Das heutige ÖSZ wirkt seit den 1970er Jahren im Fremdsprachenunterricht mit und wurde 1990 eine Abteilung für Fremdsprachenunterricht im Zentrum für Schulversuche, setzt aber seit dem Jahr 2005 seine Arbeit als eigenständiger Verein “Österreichisches Sprachen-Kompetenz-Zentrum” um. Die Leiterin der einstigen Abteilung und dann des ÖSZ war Dagmar Heindler aus Graz, die gleichzeitig die Vertreterin Österreichs im Europarat war. In den 1990er Jahren standen die Mehrsprachigkeit und das Fremdsprachenlernen im Mittelpunkt der Politik des Europarates, und es wurde schnell klar, dass es eines internationalen Instituts bedarf, das diese Prinzipien auch in die Praxis umsetzt und konkrete Methoden entwickelt.
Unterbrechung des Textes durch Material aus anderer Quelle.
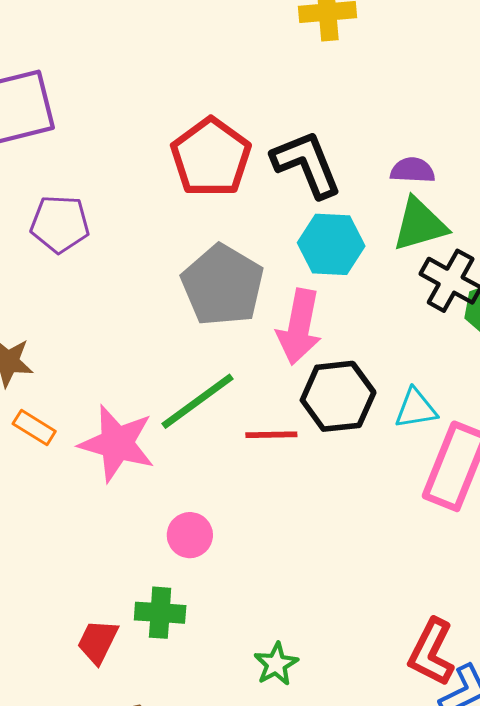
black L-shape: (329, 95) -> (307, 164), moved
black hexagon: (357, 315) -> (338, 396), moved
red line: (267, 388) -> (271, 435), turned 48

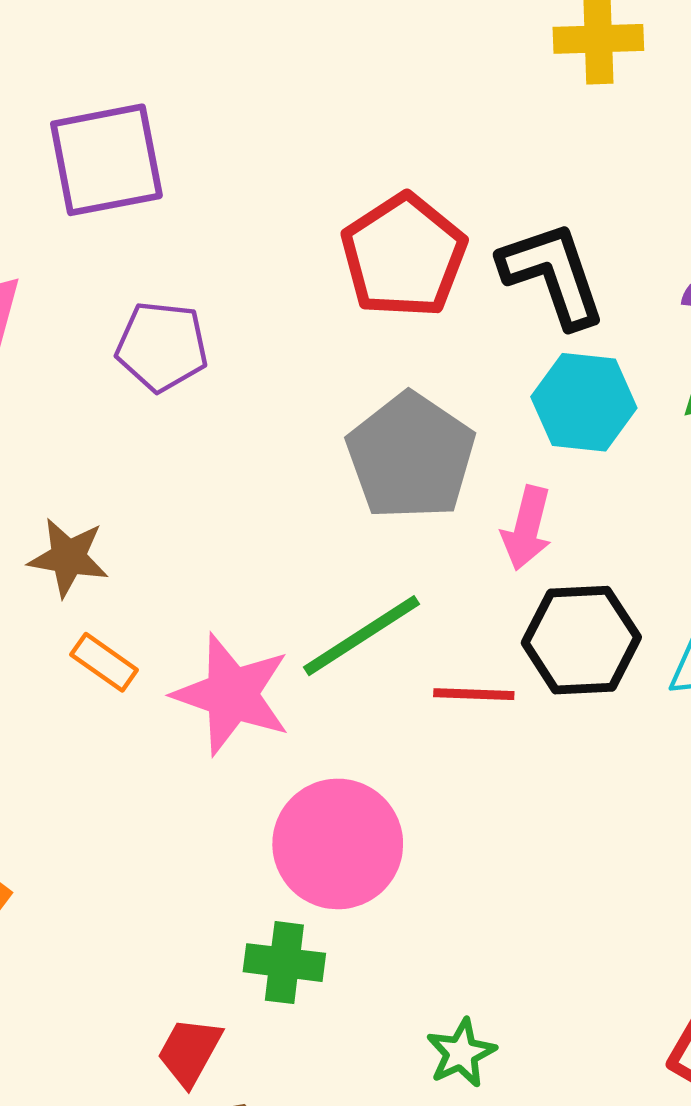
pink arrow: (299, 327) -> (527, 528), size x0.7
pink circle: (190, 535) -> (338, 844), size x1.8
red trapezoid: (98, 642) -> (190, 1052), moved

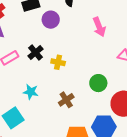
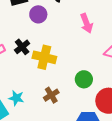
yellow cross: (58, 62) -> (44, 57), size x1.6
cyan star: (31, 92) -> (16, 98), moved

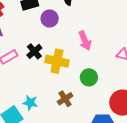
pink arrow: (86, 23) -> (85, 41), moved
green circle: (84, 79) -> (89, 77), moved

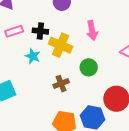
black cross: (34, 51) -> (40, 31), turned 35
cyan star: (30, 103) -> (33, 56), moved

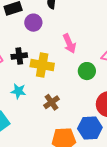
cyan star: (33, 56) -> (18, 91), moved
green circle: (89, 67) -> (87, 71), moved

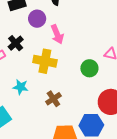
pink arrow: (69, 43) -> (57, 34), moved
black cross: (19, 56) -> (16, 43), moved, turned -35

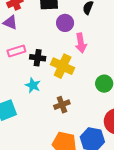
black cross: (16, 43) -> (38, 58), moved, turned 35

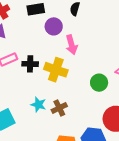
cyan star: (33, 85) -> (38, 105), moved

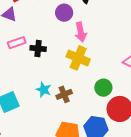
yellow cross: (56, 70) -> (78, 58), moved
green circle: (99, 83) -> (103, 88), moved

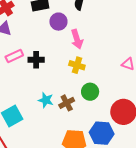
yellow cross: (78, 58) -> (77, 65), size x0.7
green circle: (103, 88) -> (90, 92), moved

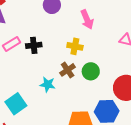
pink arrow: (77, 39) -> (87, 19), moved
brown cross: (67, 103) -> (68, 70), moved

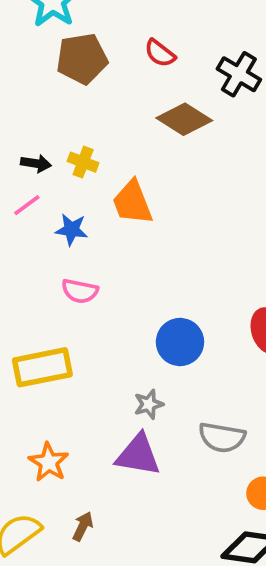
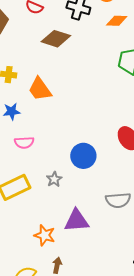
gray star: (149, 404) -> (54, 179), moved
orange star: (49, 462) -> (45, 235), moved

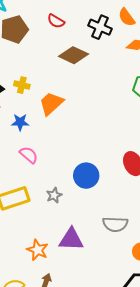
orange trapezoid: (40, 89) -> (51, 103), turned 76
pink semicircle: (24, 143) -> (29, 155), turned -144

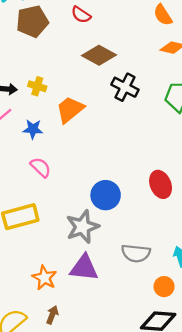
black cross: (100, 27) -> (125, 87), moved
gray star: (54, 195) -> (82, 227), moved, size x1.8

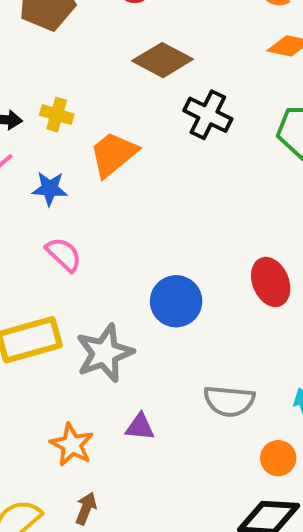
gray star: (82, 227) -> (105, 353), moved
purple triangle: (84, 268) -> (140, 427), size x0.6

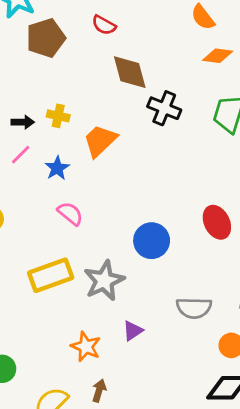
brown diamond: (163, 60) -> (130, 72), turned 51
blue star: (50, 189) -> (57, 168), turned -30
purple triangle: (140, 427) -> (133, 331), turned -35

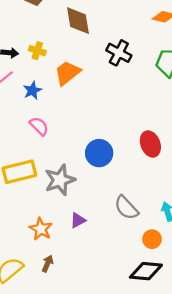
brown diamond: (130, 72) -> (78, 21), moved
gray semicircle: (194, 308) -> (126, 208), turned 40

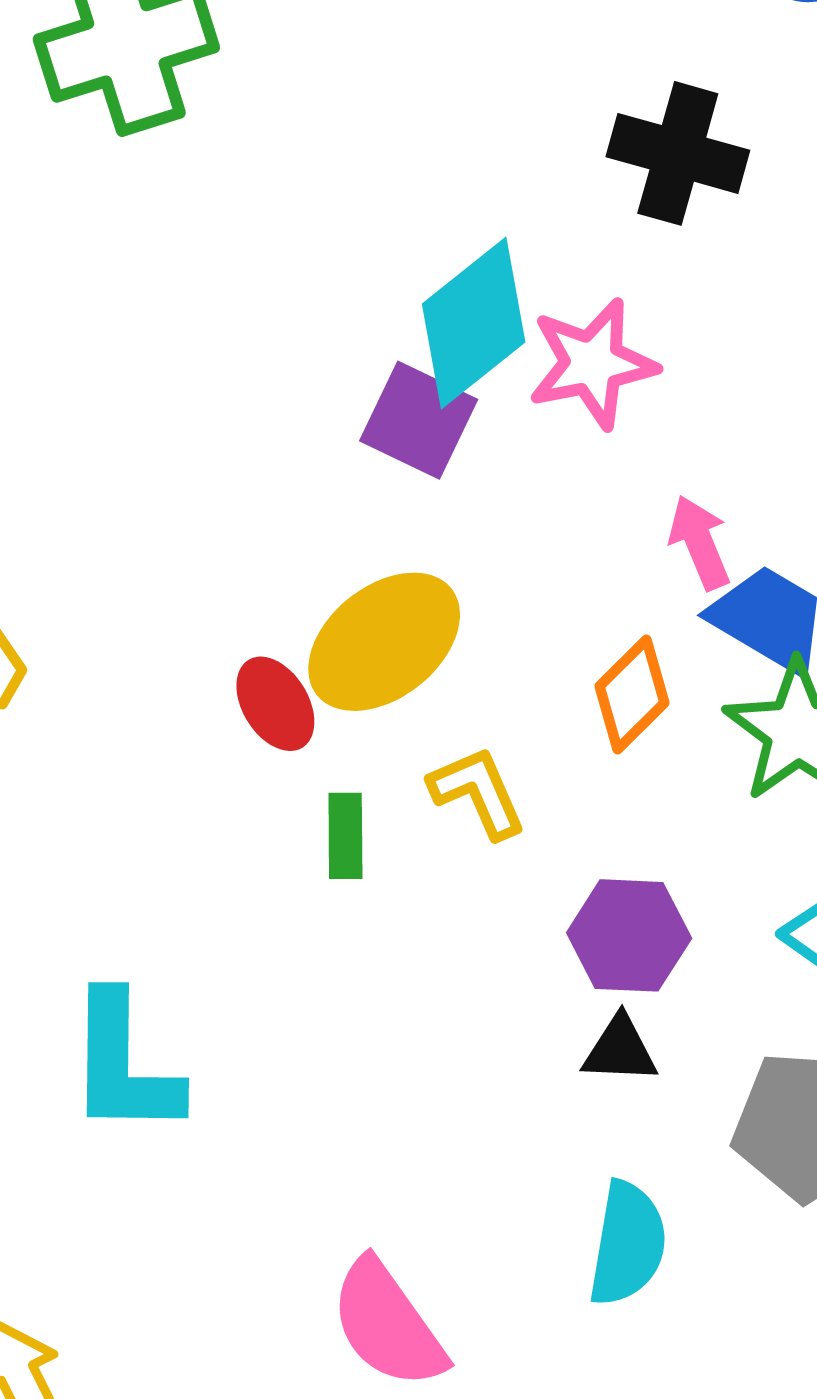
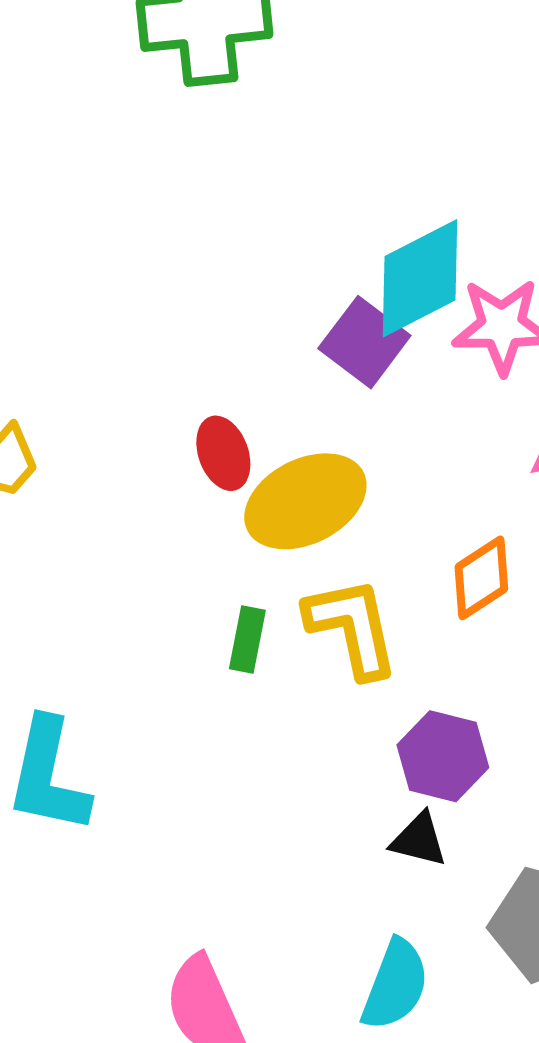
red ellipse: (275, 704) -> (223, 453), moved
yellow L-shape: (478, 792) -> (352, 627), size x1.4

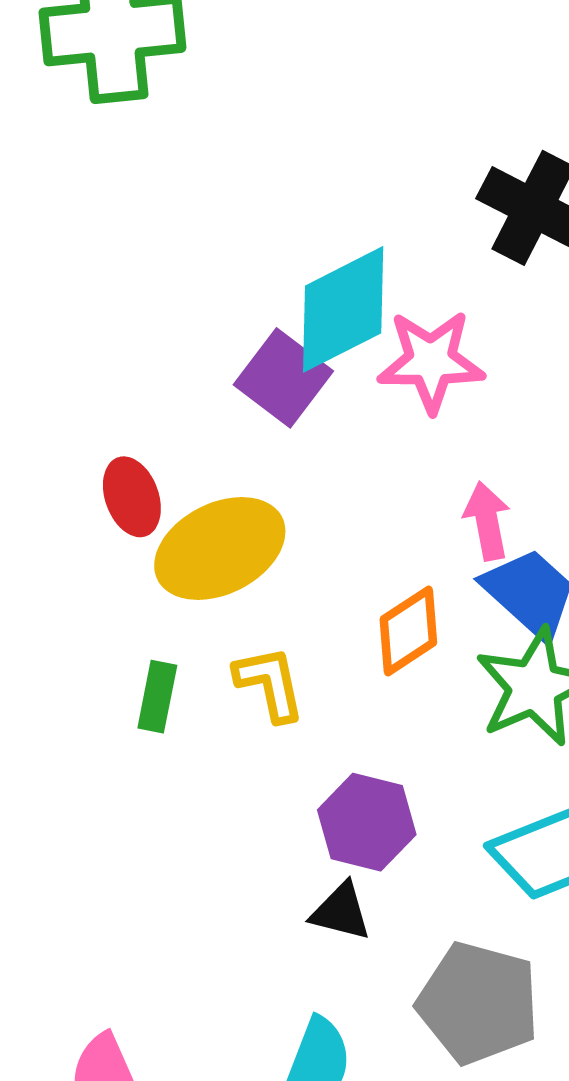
yellow L-shape: (352, 627) -> (270, 684), size x0.7

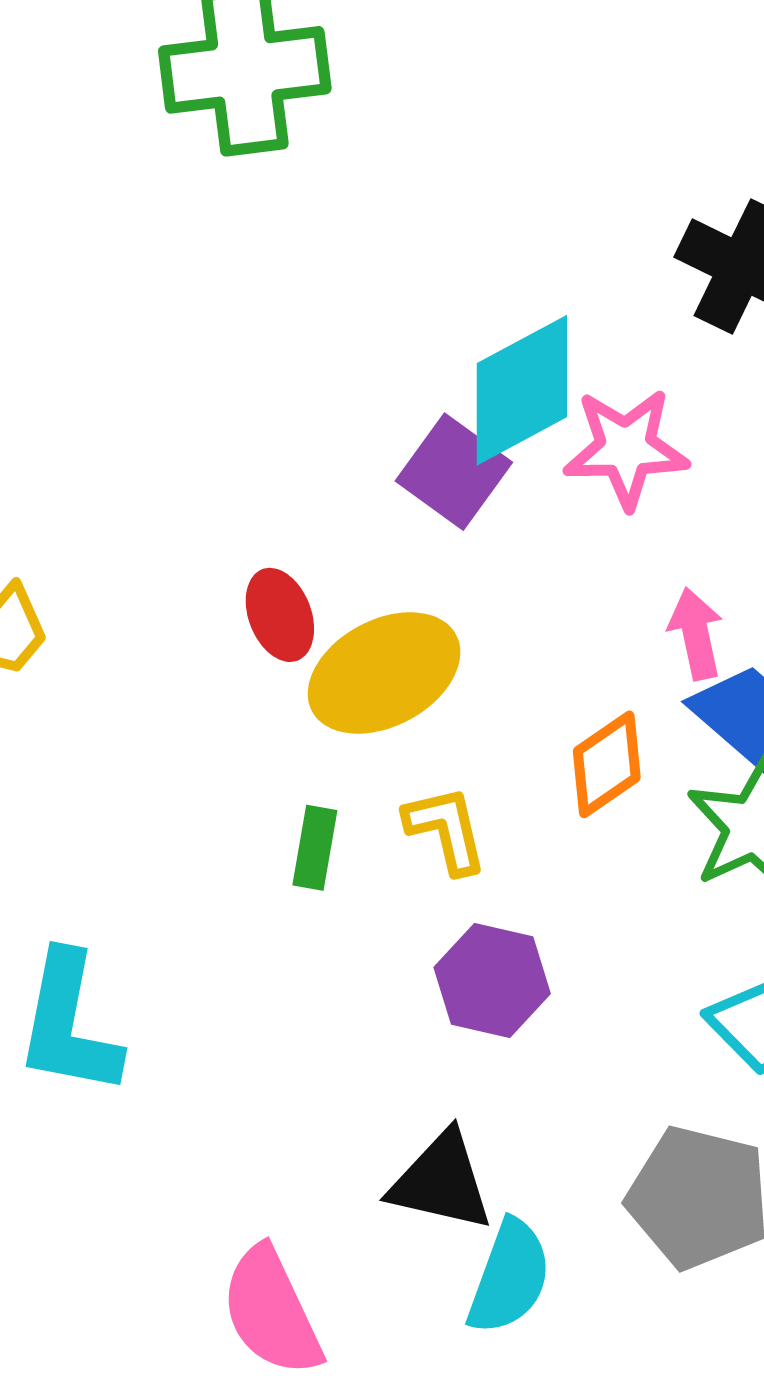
purple hexagon: (367, 822) -> (492, 980), moved
black triangle: (341, 912) -> (441, 1182), moved, size x1.5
So entstand 1995 in Graz auch das Europäische Fremdsprachenzentrum (European Centre for Modern Languages), das ebenfalls eng mit dem ÖSZ zusammenarbeitet. In die Geschichte führt uns Gunther Abuja ein, der seit 1989 beim ÖSZ arbeitet und seit 2007 das ÖSZ leitet. Er ist besonders stolz auf die Entwicklung der österreichischen Versionen des Europäischen Sprachenportfolios, sowie auf die nationalen und internationalen Verbindungen des Zentrums. Seiner Meinung nach hat sich das ÖSZ erfolgreich an die sich verändernden Erwartungen im Bereich des Sprachenlernens angepasst, nachdem die Unterstützung der Mehrsprachigkeit im Laufe der Zeit auf den Unterricht des Deutschen als Zweitsprache verlagert wurde. Gleichzeitig hat das ÖSZ jedoch nicht auf seine Grundwerte verzichtet, nämlich die Vertretung der Idee, dass jede Sprache an sich einen Wert darstellt und Mehrsprachigkeit – bei angemessener Nutzung – ein enormes gesellschaftliches Potenzial und nicht ein Problem ist.
Dies zeigt auch das ÖSZ selbst auf hervorragende Weise: „Der Kaffee ist fertig“ – ruft jeden Vormittag Tina Panhuber, die Allrounderin des Zentrums, in das Telefon und die Mitarbeiter versammeln sich zu einer gemeinsamen Kaffeepause. Die Gespräche über fachliche und persönliche Themen finden auf Deutsch statt, aber man kann schnell den italienischen Akzent von Serena, den albanischen Akzent des Informatikers Drini Salihi oder den ungarischen Akzent der Autorin erkennen.